+++ TASK MATERIAL +++
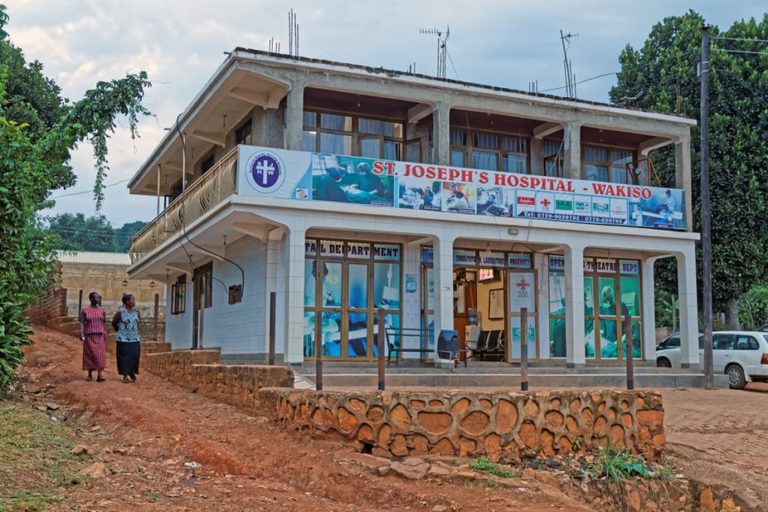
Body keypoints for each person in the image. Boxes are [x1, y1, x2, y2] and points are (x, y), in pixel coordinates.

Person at [113, 294, 141, 383]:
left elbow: (138, 321)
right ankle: (125, 375)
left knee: (135, 356)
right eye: (133, 300)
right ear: (127, 302)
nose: (134, 302)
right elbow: (114, 322)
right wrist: (119, 331)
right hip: (123, 339)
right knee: (124, 357)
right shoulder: (121, 312)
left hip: (134, 338)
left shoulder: (136, 311)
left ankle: (132, 372)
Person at [80, 291, 106, 382]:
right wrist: (81, 334)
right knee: (90, 355)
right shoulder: (85, 310)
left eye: (99, 297)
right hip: (89, 335)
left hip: (99, 335)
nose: (98, 299)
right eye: (96, 297)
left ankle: (100, 374)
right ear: (91, 299)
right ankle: (89, 374)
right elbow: (82, 322)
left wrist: (104, 332)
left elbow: (104, 322)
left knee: (100, 355)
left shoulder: (102, 310)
+++
• **DIRECTIONS**
Please output every entry above exactly, without the pictures.

• **FINISHED TASK**
Body keypoints for each person in the image. Boxes are [x1, y1, x2, y2] and points are (x, y), in pixel coordinates.

Person at [113, 294, 141, 383]:
left elbow: (138, 321)
right ankle: (125, 375)
left knee: (135, 356)
right eye: (133, 300)
right ear: (127, 302)
nose: (134, 302)
right elbow: (114, 322)
right wrist: (119, 331)
right hip: (123, 339)
right knee: (124, 357)
right shoulder: (121, 312)
left hip: (134, 338)
left shoulder: (136, 311)
left ankle: (132, 372)
Person at [80, 291, 106, 382]:
right wrist: (81, 334)
right knee: (90, 355)
right shoulder: (85, 310)
left eye: (99, 297)
right hip: (89, 335)
left hip: (99, 335)
nose: (98, 299)
right eye: (96, 297)
left ankle: (100, 374)
right ear: (91, 299)
right ankle: (89, 374)
right elbow: (82, 322)
left wrist: (104, 332)
left elbow: (104, 322)
left knee: (100, 355)
left shoulder: (102, 310)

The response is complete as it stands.